__Work instruction 1__
Rewrite the listing (not the sharing economy passage) as a Markdown table with a column named Row for the row number and a column named Line for the line, covering every line of the listing and skipping blank ones. Leave the picture lines out of the table.

__Excerpt to read__

One thing that is increasingly reshaping how we understand our economic systems is the changing nature of work. What we refer to as the sharing economy operates mostly by reliance on gig workers who are part-time, freelance or on contract rather than full-time. Such employment is a central component of the sharing economy, which offers opportunities for people to pool underutilized resources, such as properties or vehicles that they own, while generating income and also connecting people in the community.

Recent estimates suggest that the proportion of Canada’s workers who are engaged in part-time, temporary work or self-employment is around 30 percent. Clearly, the sharing economy and gig work — both disrupters of traditional work structures and business models — are here to stay.

Ride-sharing is more than just driving

Looking at ride-sharing, we see new apps and services emerging regularly. Examples include companies like Curb, based in San Jose, which lets users schedule pickups ahead of time, or Wingz, based in San Francisco, which allows users to schedule rides to and from airports at flat fees and even to choose their preferred driver.

A substantial player in the sharing economy, ride-sharing is quickly becoming a staple of transportation. Peer-to-peer platforms that blend technology and community-driven services, ride-sharing apps have recalibrated what it means to commute and travel. With the simple use of a mobile phone, applications like TuroLyftUber and many others provide access to vehicles on demand.

I lived in Los Angeles for a few years, and ride-sharing was a significant lifeline. Offering the ability to hail a car within minutes, platforms like these provide a convenient and cost-effective method of travel — particularly for millennials like me, who increasingly choose not to own a car. Similarly, companies like Amazon, through Amazon Flex, are also using the concept of ride-sharing to bolster their businesses, while providing new avenues for employment. Applications like Turo challenge the vehicle rental market, by allowing users to connect to vehicle owners in their community to essentially “rent” a car. If you consider that the majority of vehicles reportedly are not in use 95 percent of the time, finding a way to make the best of that unused time by sharing them seems logical.

__Information provided__
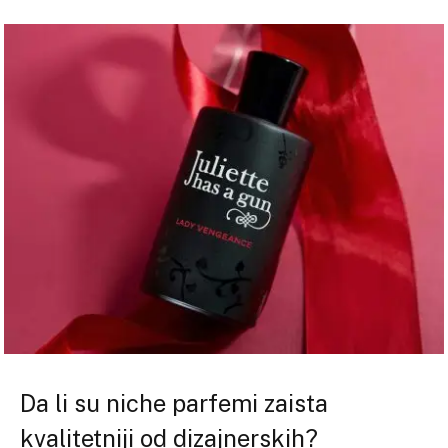
Da li su niche parfemi zaista
kvalitetniji od dizajnerskih?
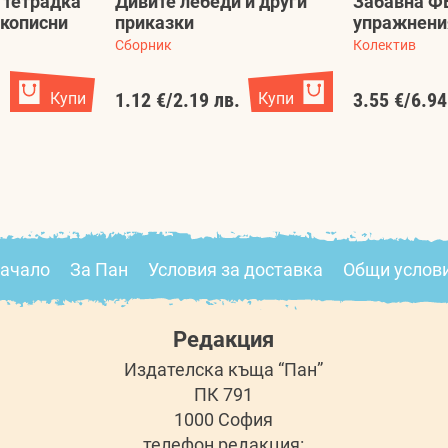
 тетрадка
Дивите лебеди и други
Забавна Ф
ъкописни
приказки
упражнени
Сборник
Колектив
.
Купи
1.12 €
/
2.19 лв.
Купи
3.55 €
/
6.94
ачало
За Пан
Условия за доставка
Общи услов
Редакция
Издателска къща “Пан”
ПК 791
1000 София
телефон редакция:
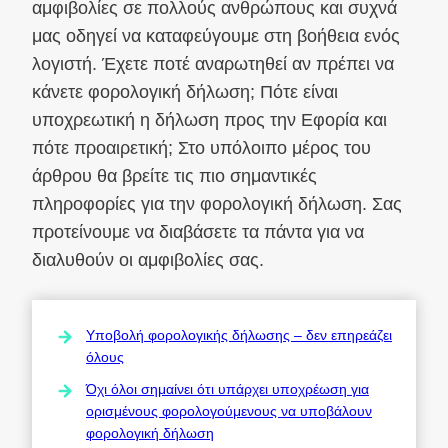
αμφιβολίες σε πολλούς ανθρώπους και συχνά
μας οδηγεί να καταφεύγουμε στη βοήθεια ενός
λογιστή. Έχετε ποτέ αναρωτηθεί αν πρέπει να
κάνετε φορολογική δήλωση; Πότε είναι
υποχρεωτική η δήλωση προς την Εφορία και
πότε προαιρετική; Στο υπόλοιπο μέρος του
άρθρου θα βρείτε τις πιο σημαντικές
πληροφορίες για την φορολογική δήλωση. Σας
προτείνουμε να διαβάσετε τα πάντα για να
διαλυθούν οι αμφιβολίες σας.
Υποβολή φορολογικής δήλωσης – δεν επηρεάζει
όλους
Όχι όλοι σημαίνει ότι υπάρχει υποχρέωση για
ορισμένους φορολογούμενους να υποβάλουν
φορολογική δήλωση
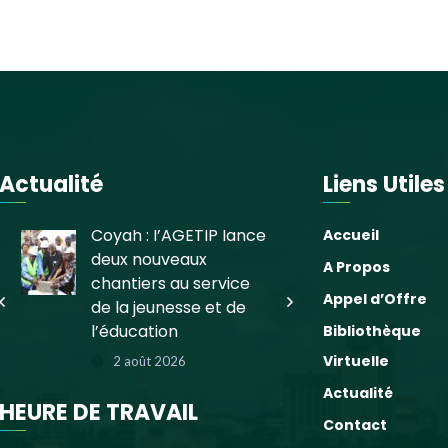
Actualité
Liens Utiles
Coyah : l’AGETIP lance
Pose de l
Accueil
deux nouveaux
pierre du
A Propos
chantiers au service
Jeunes du
Appel d’Offre
de la jeunesse et de
Bassengué
l’éducation
préfectu
Bibliothèque
Virtuelle
2 août 2026
9 juin 20
Actualité
HEURE DE TRAVAIL
Contact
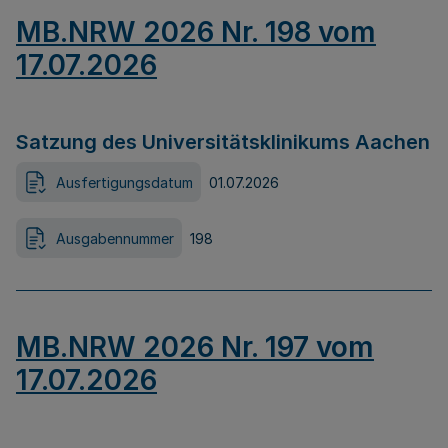
MB.NRW 2026 Nr. 198 vom
17.07.2026
Satzung des Universitätsklinikums Aachen
Ausfertigungsdatum
01.07.2026
Ausgabennummer
198
MB.NRW 2026 Nr. 197 vom
17.07.2026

__Work instruction 2__
Extend the sharing economy passage, picking up after its last sentence.

__Response area 1__
| Row | Line |
|---|---|
| 1 | Da li su niche parfemi zaista |
| 2 | kvalitetniji od dizajnerskih? |
| 3 |  тетрадка |
| 4 | Дивите лебеди и други |
| 5 | Забавна Ф |
| 6 | ъкописни |
| 7 | приказки |
| 8 | упражнени |
| 9 | Сборник |
| 10 | Колектив |
| 11 | . |
| 12 | Купи |
| 13 | 1.12 € |
| 14 | / |
| 15 | 2.19 лв. |
| 16 | Купи |
| 17 | 3.55 € |
| 18 | / |
| 19 | 6.94 |
| 20 | ачало |
| 21 | За Пан |
| 22 | Условия за доставка |
| 23 | Общи услов |
| 24 | Редакция |
| 25 | Издателска къща “Пан” |
| 26 | ПК 791 |
| 27 | 1000 София |
| 28 | телефон редакция: |
| 29 | αμφιβολίες σε πολλούς ανθρώπους και συχνά |
| 30 | μας οδηγεί να καταφεύγουμε στη βοήθεια ενός |
| 31 | λογιστή. Έχετε ποτέ αναρωτηθεί αν πρέπει να |
| 32 | κάνετε φορολογική δήλωση; Πότε είναι |
| 33 | υποχρεωτική η δήλωση προς την Εφορία και |
| 34 | πότε προαιρετική; Στο υπόλοιπο μέρος του |
| 35 | άρθρου θα βρείτε τις πιο σημαντικές |
| 36 | πληροφορίες για την φορολογική δήλωση. Σας |
| 37 | προτείνουμε να διαβάσετε τα πάντα για να |
| 38 | διαλυθούν οι αμφιβολίες σας. |
| 39 | Υποβολή φορολογικής δήλωσης – δεν επηρεάζει |
| 40 | όλους |
| 41 | Όχι όλοι σημαίνει ότι υπάρχει υποχρέωση για |
| 42 | ορισμένους φορολογούμενους να υποβάλουν |
| 43 | φορολογική δήλωση |
| 44 | Actualité |
| 45 | Liens Utiles |
| 46 | Coyah : l’AGETIP lance |
| 47 | Pose de l |
| 48 | Accueil |
| 49 | deux nouveaux |
| 50 | pierre du |
| 51 | A Propos |
| 52 | chantiers au service |
| 53 | Jeunes du |
| 54 | Appel d’Offre |
| 55 | de la jeunesse et de |
| 56 | Bassengué |
| 57 | l’éducation |
| 58 | préfectu |
| 59 | Bibliothèque |
| 60 | Virtuelle |
| 61 | 2 août 2026 |
| 62 | 9 juin 20 |
| 63 | Actualité |
| 64 | HEURE DE TRAVAIL |
| 65 | Contact |
| 66 | MB.NRW 2026 Nr. 198 vom |
| 67 | 17.07.2026 |
| 68 | Satzung des Universitätsklinikums Aachen |
| 69 | Ausfertigungsdatum |
| 70 | 01.07.2026 |
| 71 | Ausgabennummer |
| 72 | 198 |
| 73 | MB.NRW 2026 Nr. 197 vom |
| 74 | 17.07.2026 |

__Response area 2__
Other digital platforms have also taken off. While some of the more well-known ones are accommodation-rental services like Airbnb, of particular interest is the growth of services that focus on pets. Apps like Rover let users browse available pet-sitters in their area, and DogVacay matches pet owners with sitters in the area who can host the pet at their homes.

The future of transportation for Canadian cities

A few weeks back, I had the pleasure of joining a panel in downtown Toronto, moderated by TV/radio host and author Amber Mac, where I chatted with Turo’s Cedric Mathieu and Lyft’s Aaron Zifkin about ride-sharing and what it means for Toronto. Icons of peer-to-peer vehicle sharing, both companies had recently followed Uber’s decision in 2012 and chosen Canada as their first location for expansion outside the US. While Lyft is still fairly new to the Canadian market, this spring marked Turo’s two-year anniversary in the city.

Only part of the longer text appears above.